You try to balance between discipline and teaching respect. You make sure he knows his ABCs, 123s, colors, shapes, etc. You read to him to encourage the love/habit. You have him unload the silverware from the dishwasher and help sort laundry to foster teamwork. You socialize with other parents who have kids his age to encourage friendship. You struggle with potty training, but push on. You make time for one-one-one outings to remind him he was your first baby. You love him unconditionally even on the days you want to pull your hair and hide in the closet.

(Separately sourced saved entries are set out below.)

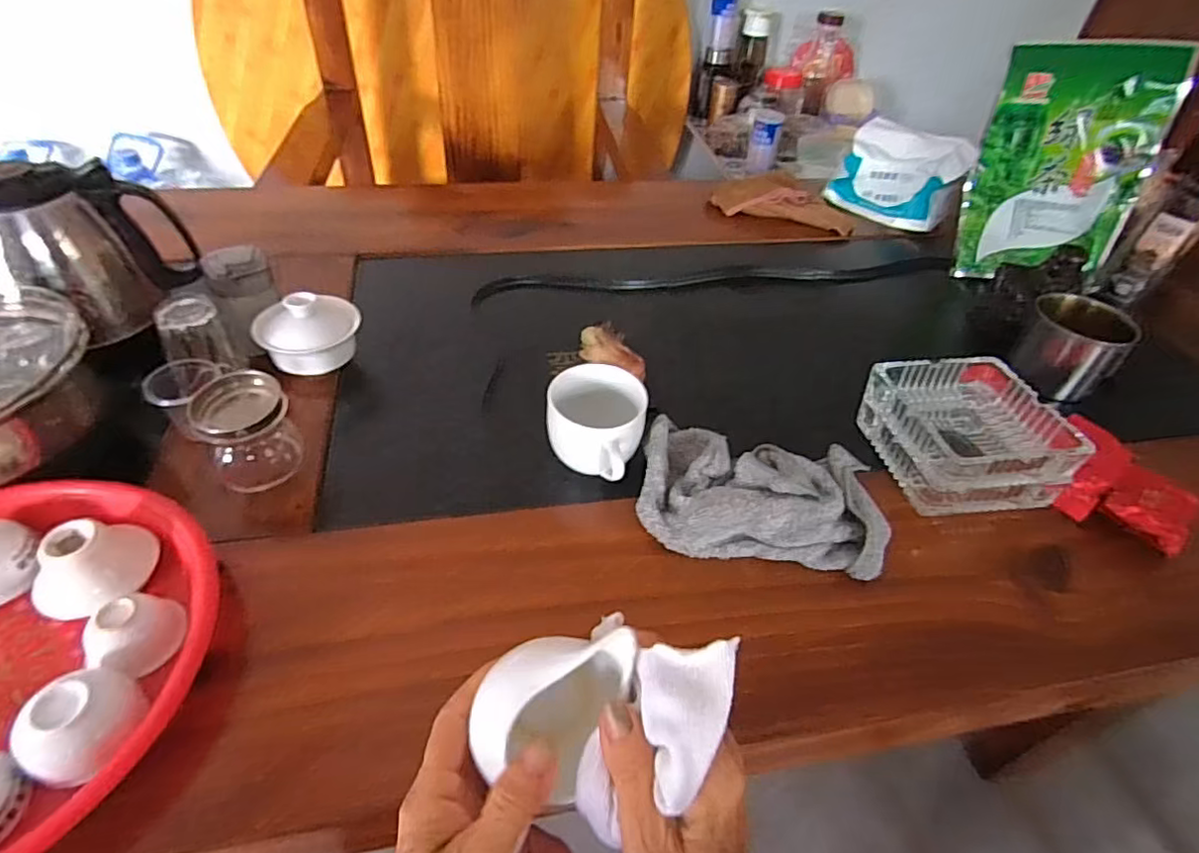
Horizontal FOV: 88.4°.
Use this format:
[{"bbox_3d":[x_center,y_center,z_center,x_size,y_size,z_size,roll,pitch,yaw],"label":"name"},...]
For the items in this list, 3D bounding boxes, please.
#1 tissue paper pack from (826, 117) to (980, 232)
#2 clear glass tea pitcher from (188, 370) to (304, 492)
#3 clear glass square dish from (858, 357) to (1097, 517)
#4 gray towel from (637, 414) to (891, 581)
[{"bbox_3d":[0.415,-0.345,0.857,0.161,0.120,0.060,35,27,34],"label":"tissue paper pack"},{"bbox_3d":[-0.262,0.005,0.462,0.063,0.068,0.055,-23,51,-26],"label":"clear glass tea pitcher"},{"bbox_3d":[0.292,0.007,0.505,0.118,0.070,0.125,-6,45,-12],"label":"clear glass square dish"},{"bbox_3d":[0.121,0.047,0.466,0.174,0.049,0.109,9,44,3],"label":"gray towel"}]

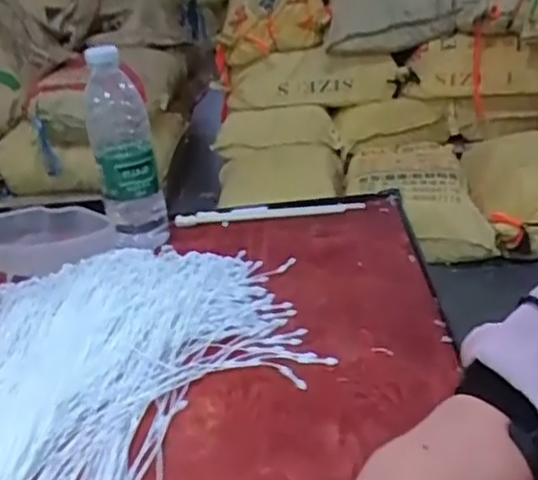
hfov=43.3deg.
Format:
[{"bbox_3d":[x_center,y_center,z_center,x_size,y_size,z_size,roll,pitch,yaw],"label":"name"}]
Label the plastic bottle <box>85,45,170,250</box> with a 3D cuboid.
[{"bbox_3d":[-0.153,-0.091,0.728,0.063,0.214,0.053,-10,27,-9],"label":"plastic bottle"}]

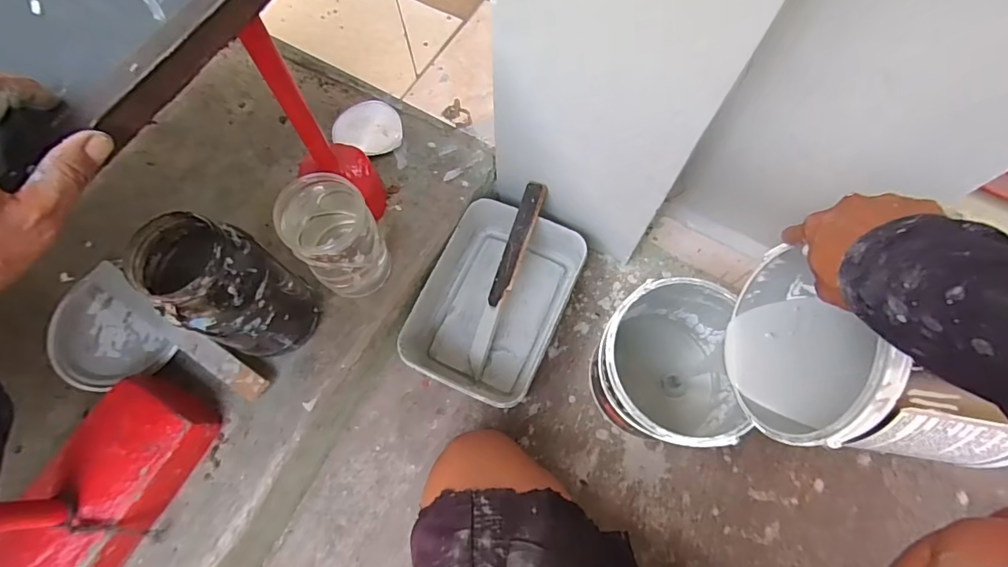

And then he gets sick. His small pitiful 3yr old voice crying for “Mommy” breaks your heart. You want to cuddle with him and make it all better but the baby is screaming and now you’re terrified of her getting sick too. The nurse hotline gave great advice, but it didn’t quench my anxious mommy heart. This has been the scariest flu season I can remember in my 30yrs+ on earth... my husband had a co-worker die from it this week! That’s way too close to home. Way too close to my kids. Way too stressful for my anxiety-riddled mind to even comprehend right now... it’s 10:41pm and my alarm is going to go off in exactly 19min for me to check my son’s temperature for no less than the 10th time since this afternoon. If I wasn’t 3mo post partum and nursing the baby I would give anything for me to be the one sick and not him... but I cannot fathom being sick, nursing, and taking care of both of them as well. I know it’s possible. If it happens I will power through. But man. Parenting is hard. Body, soul, and mind.

Praying and clinging to these words tonight: 

“Let your hope keep you joyful, be patient in your troubles, and pray at all times.”